A Confusion of Vines
Photograph on metal, 30″ x 16″, unframed
Old Wine Barrels at Stony Hill Vineyards
Photograph on metal, 24″ x 20″, unframed
Photography has always been a love of mine. Over the years I was the designated family photographer and played with the medium, although not very seriously. In 1997, however, I made a decision to learn more about the craft and art of photography.
I was lucky enough to connect with the Photography Department of the Napa Valley College, where under the guidance of Ron Rogers, Chuck Stefanetti and Ron Zak, I began to develop my interest into a passion for the intimate eye of photography. During this time, as well, I, with three other Napa Valley College photography students, Sharyn Danielson, Len Powers and Joan Steinthal, became a founding member of the Napa Valley Photographic Society, now about to celebrate it’s 18h anniversary.
Over the years, my work in photography has taken a number of turns. One, landscape photography allows me in a quiet, reflective, and passionate way, to be part of a greater picture and to enjoy and share what I see with a greater depth.
Another area of interest for me is travel photography. Traveling is something that I love, that captures my imagination, and allows me a chance to divert into different cultures. It is a time of seeing things for the first time, and my camera becomes my recorder of intense, special images on the fly. For me it is an exciting, exhilarating way of being in the moment, and allows me to enter into a secret world I then can share with others.

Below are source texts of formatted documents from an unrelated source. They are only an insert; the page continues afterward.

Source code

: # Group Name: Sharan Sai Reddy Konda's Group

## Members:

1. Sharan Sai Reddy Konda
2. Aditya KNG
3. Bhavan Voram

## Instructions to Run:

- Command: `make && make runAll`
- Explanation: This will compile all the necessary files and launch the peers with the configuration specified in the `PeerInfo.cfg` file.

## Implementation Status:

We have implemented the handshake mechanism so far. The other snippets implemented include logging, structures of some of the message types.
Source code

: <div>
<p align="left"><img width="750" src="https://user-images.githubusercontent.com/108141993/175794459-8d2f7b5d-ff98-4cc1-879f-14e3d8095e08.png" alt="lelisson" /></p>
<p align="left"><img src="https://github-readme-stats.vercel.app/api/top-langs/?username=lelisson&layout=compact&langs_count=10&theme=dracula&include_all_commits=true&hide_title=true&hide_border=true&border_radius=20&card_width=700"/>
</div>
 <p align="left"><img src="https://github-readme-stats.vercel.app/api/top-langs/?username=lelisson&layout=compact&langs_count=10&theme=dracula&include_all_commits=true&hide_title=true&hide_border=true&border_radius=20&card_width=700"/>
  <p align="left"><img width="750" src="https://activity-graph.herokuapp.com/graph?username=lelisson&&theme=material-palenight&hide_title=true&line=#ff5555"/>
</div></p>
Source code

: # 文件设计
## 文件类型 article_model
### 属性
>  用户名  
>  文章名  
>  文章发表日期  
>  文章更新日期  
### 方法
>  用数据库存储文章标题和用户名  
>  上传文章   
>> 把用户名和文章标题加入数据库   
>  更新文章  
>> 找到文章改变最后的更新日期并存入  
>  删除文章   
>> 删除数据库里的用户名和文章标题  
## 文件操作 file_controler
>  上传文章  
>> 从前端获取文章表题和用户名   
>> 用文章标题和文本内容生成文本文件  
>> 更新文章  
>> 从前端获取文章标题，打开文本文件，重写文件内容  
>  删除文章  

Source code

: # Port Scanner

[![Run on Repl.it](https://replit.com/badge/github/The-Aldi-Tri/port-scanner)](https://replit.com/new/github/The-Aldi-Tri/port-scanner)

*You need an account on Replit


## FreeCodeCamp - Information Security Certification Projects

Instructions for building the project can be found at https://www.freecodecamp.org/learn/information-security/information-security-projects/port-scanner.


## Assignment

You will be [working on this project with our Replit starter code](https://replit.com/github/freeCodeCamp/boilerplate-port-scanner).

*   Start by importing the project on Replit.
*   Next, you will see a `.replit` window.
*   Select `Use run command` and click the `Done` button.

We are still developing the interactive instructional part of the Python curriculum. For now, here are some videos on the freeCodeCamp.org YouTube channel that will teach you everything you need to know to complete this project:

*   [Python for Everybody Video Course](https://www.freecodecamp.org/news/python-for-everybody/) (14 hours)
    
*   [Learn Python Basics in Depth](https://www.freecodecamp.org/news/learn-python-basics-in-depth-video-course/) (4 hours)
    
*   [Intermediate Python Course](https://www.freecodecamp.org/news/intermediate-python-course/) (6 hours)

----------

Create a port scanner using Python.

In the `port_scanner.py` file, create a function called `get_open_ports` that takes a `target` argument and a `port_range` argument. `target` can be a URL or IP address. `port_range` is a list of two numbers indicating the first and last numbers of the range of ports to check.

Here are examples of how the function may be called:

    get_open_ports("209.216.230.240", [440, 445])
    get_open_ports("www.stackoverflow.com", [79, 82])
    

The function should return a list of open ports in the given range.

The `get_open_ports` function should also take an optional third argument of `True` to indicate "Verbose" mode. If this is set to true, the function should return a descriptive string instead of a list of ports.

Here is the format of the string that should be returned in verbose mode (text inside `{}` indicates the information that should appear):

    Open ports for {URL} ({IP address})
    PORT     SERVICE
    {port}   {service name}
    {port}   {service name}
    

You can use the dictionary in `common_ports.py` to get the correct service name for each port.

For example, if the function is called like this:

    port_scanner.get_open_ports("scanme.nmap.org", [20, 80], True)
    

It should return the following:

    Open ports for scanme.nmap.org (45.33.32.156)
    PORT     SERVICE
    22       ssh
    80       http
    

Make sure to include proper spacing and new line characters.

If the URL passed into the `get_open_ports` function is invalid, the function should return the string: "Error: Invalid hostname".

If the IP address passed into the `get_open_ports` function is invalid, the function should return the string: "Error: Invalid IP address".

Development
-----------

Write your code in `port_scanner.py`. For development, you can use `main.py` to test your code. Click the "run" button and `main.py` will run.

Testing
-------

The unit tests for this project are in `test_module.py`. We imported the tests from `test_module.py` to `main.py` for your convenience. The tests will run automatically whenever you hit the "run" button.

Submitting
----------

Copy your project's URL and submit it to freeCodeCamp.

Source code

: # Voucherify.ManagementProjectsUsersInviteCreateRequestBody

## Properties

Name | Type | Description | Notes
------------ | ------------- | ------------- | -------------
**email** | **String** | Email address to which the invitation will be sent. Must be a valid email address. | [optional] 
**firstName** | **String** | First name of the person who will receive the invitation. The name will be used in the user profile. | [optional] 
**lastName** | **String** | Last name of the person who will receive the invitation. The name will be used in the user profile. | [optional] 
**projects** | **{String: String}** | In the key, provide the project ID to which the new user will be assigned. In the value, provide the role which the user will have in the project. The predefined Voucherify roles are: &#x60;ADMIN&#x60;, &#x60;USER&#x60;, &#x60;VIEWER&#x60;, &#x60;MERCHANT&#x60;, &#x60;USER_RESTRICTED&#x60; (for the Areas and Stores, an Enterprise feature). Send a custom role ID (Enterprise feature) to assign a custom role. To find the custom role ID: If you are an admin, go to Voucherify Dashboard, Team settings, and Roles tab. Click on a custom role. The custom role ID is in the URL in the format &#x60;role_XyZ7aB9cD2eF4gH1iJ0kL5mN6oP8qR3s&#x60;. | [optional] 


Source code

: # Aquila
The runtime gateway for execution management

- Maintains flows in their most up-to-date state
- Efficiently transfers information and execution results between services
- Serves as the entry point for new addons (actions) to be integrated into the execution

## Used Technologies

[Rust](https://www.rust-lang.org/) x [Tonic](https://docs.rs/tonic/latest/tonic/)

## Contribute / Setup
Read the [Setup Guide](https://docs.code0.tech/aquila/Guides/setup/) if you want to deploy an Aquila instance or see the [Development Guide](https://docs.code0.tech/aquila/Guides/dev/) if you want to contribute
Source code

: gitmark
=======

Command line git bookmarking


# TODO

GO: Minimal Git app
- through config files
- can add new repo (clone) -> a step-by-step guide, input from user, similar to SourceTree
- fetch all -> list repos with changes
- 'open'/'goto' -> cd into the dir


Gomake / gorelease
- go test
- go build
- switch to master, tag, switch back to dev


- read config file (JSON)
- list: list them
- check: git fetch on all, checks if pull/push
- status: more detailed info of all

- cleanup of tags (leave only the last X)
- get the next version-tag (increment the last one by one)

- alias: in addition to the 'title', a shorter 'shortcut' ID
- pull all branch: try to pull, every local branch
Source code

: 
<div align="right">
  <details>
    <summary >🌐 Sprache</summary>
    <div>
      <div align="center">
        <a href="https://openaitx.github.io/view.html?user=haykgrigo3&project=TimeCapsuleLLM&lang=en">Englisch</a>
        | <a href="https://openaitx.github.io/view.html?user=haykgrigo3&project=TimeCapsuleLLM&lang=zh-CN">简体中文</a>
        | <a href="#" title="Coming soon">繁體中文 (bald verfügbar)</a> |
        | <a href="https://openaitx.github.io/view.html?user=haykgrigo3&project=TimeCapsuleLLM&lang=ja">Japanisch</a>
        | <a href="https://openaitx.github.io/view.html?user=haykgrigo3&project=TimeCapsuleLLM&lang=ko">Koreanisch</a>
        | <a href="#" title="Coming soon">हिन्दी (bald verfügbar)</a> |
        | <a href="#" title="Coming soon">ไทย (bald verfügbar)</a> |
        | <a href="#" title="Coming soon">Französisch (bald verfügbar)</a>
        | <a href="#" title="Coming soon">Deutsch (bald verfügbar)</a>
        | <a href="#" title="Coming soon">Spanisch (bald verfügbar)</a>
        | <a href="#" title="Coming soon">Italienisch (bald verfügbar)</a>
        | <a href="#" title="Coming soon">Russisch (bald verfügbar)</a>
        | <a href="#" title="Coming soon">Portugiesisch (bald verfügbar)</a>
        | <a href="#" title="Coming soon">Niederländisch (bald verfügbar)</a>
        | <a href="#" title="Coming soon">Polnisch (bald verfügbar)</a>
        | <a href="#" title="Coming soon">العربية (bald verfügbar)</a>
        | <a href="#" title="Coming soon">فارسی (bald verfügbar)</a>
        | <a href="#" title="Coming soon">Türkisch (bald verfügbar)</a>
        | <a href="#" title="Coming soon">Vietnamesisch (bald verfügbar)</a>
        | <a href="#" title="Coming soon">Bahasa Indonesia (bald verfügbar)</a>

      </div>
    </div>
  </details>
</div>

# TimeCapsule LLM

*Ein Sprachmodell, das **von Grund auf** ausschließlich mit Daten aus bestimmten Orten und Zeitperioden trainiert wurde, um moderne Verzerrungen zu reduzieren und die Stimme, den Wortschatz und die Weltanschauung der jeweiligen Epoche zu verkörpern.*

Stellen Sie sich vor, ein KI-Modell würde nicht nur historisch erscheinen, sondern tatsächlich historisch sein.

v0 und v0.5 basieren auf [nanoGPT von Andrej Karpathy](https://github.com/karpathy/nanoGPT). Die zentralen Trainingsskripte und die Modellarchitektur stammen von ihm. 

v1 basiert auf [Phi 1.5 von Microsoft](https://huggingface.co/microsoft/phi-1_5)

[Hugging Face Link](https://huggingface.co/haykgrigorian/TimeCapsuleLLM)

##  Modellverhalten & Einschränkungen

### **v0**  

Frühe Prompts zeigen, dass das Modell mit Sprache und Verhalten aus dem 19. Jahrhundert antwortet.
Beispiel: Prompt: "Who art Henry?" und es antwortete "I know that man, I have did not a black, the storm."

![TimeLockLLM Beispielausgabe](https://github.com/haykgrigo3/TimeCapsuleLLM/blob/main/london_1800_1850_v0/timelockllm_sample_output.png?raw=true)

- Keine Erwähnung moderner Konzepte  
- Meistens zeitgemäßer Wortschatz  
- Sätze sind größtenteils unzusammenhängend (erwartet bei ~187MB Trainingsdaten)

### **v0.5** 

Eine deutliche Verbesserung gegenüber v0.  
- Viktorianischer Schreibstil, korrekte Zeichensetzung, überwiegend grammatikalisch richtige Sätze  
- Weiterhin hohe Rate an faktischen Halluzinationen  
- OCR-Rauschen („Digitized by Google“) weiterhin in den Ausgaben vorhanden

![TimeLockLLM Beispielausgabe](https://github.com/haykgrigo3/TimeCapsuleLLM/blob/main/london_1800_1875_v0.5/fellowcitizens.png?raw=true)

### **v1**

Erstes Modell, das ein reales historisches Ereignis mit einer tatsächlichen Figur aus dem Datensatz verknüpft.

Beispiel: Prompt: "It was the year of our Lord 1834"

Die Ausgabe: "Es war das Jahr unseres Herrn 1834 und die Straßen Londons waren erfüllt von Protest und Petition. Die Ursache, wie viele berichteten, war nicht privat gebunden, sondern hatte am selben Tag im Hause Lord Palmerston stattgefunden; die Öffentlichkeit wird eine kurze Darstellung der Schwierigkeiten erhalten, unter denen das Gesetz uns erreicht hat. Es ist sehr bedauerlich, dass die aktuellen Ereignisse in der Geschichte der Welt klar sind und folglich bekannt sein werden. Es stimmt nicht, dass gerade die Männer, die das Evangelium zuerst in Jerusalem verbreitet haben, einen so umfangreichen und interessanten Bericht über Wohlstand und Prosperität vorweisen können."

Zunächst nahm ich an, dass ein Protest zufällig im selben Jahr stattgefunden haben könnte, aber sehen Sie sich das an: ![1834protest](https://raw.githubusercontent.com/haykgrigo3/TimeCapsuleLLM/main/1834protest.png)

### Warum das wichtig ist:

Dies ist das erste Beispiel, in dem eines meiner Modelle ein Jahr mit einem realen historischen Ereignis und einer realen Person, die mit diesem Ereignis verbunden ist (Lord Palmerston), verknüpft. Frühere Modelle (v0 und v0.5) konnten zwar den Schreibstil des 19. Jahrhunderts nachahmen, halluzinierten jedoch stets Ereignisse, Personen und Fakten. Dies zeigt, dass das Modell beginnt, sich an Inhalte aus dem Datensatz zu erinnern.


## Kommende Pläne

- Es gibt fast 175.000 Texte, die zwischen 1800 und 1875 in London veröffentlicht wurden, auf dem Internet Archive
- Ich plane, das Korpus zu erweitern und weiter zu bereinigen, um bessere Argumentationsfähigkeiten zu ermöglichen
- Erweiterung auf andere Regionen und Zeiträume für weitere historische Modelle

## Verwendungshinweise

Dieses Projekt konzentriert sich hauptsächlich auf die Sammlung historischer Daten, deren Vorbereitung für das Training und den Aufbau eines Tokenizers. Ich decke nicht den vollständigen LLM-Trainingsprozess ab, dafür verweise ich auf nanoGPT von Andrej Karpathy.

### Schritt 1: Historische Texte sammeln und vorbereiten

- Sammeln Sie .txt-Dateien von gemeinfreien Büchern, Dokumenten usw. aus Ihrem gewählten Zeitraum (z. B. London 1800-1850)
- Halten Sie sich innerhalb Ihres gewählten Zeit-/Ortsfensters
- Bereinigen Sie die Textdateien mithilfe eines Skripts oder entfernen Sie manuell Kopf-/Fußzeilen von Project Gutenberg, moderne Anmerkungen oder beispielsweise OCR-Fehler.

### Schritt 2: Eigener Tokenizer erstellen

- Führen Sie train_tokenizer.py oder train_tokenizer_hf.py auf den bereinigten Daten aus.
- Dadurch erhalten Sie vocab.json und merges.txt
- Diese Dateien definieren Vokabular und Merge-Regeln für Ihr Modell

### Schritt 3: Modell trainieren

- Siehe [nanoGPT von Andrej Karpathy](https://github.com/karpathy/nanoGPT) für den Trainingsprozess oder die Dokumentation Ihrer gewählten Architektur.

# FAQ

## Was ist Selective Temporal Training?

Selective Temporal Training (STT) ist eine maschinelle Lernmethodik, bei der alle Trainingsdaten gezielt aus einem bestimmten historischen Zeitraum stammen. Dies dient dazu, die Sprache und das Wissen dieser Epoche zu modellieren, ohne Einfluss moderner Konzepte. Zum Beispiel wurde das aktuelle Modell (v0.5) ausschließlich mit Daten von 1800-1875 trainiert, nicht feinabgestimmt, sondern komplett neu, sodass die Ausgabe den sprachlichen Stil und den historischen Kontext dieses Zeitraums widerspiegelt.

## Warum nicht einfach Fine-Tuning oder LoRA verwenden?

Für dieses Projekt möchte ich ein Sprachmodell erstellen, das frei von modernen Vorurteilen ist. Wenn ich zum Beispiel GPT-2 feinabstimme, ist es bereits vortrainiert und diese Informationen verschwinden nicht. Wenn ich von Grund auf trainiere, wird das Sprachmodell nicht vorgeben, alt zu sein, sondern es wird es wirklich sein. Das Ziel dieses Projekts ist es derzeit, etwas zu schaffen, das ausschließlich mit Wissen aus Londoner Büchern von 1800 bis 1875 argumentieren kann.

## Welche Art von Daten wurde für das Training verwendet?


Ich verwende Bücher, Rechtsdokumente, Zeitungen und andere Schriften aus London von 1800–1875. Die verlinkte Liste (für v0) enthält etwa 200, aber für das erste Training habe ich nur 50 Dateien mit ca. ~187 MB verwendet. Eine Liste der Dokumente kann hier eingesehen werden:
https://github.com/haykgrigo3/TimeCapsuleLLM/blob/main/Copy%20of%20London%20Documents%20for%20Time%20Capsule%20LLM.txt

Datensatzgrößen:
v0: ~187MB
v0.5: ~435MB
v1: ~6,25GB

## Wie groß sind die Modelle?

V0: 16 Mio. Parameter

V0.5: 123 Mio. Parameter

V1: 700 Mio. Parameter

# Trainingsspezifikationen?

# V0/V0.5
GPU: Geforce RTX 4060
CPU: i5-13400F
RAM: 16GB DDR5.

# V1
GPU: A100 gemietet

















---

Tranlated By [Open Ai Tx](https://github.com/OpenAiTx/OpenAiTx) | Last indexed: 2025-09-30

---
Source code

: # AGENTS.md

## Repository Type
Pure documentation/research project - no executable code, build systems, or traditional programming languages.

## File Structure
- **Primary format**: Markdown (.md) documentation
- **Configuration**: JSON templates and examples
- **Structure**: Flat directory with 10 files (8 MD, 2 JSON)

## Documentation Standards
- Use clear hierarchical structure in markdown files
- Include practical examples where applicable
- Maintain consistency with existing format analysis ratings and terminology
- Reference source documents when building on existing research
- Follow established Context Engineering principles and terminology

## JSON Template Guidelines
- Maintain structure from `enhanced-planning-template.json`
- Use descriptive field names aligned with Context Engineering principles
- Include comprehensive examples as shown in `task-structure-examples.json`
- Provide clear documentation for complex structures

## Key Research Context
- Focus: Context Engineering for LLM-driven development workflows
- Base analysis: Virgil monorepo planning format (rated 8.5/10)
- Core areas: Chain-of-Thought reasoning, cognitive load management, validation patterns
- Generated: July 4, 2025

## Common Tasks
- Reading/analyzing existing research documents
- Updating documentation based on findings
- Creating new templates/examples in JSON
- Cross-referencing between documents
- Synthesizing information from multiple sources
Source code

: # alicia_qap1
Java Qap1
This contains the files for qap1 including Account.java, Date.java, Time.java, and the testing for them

I am also a portrait photographer, and specialize in portraits of children and families. This area of photography, is for me, an ultimate art of intimacy. I am invited to be, for a moment, part of the life of those whom I photograph. It is an incredible place of privilege and trust.
Although these seem like very different aspects of photography, what connects them all for me are images that reflect a sense of place, light and design. Whether in small detail, or broad sweep, a direct glance or a discrete moment, each image comes through my lens to communicate with others.